= Gawalong Glacier =

Glacier in Tibet, China

Gawalong Glacier (嘎瓦龙冰川, 嘎瓦隆冰川, 嘎隆拉冰川, ), or Glacier of Gawalong Valley, is a temperate valley glacier in Bomê County, Tibet, spanning 18.6 km² with a length of 9.3 km. Located at 4,300–5,600 meters elevation in the Nyainquentanglha Range, it features a 2.1 km² debris-covered ablation zone and ice cliffs up to 40 meters high. The glacier feeds five proglacial lakes, including the milky-turquoise Tso Karpo (pH 7.1–7.4), formed by meltwater enriched with glacial flour.

== Geography ==
Designated a Grade I Protected Glacier under China's 2018 Tibetan Plateau Ecological Conservation Plan. The glacier's basal sliding velocity peaks at 12 cm/day in summer, monitored by 15 GPS stakes installed by the Chinese Academy of Sciences. Endemic species include the ice worm (Mesenchytraeus solifugus gawalongensis) and cushion plant Arenaria glacialis. Infrared cameras confirmed snow leopard (Panthera uncia) activity in its lateral moraines in 2021.

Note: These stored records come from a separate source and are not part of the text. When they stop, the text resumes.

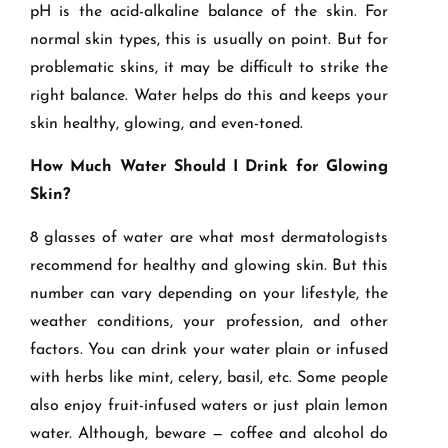
pH is the acid-alkaline balance of the skin. For
normal skin types, this is usually on point. But for
problematic skins, it may be difficult to strike the
right balance. Water helps do this and keeps your
skin healthy, glowing, and even-toned.
How Much Water Should I Drink for Glowing
Skin?
8 glasses of water are what most dermatologists
recommend for healthy and glowing skin. But this
number can vary depending on your lifestyle, the
weather conditions, your profession, and other
factors. You can drink your water plain or infused
with herbs like mint, celery, basil, etc. Some people
also enjoy fruit-infused waters or just plain lemon
water. Although,
beware
— coffee and alcohol do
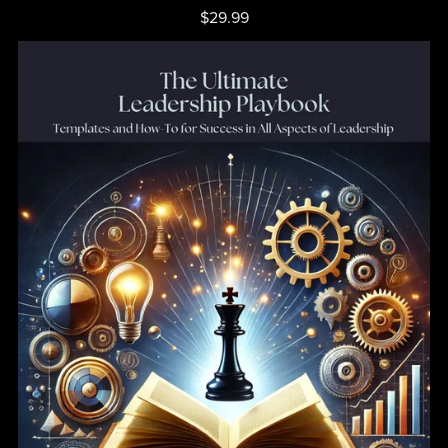
$29.99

UNESCO's Third Pole Environment program conducts ice core drilling here, revealing 800-year climate records. Access requires permits from Tibet's Forestry Department, with annual visitor limits of 300 to prevent microplastic contamination. Guided treks follow moraine ridges to avoid crevasses (40–60 m deep).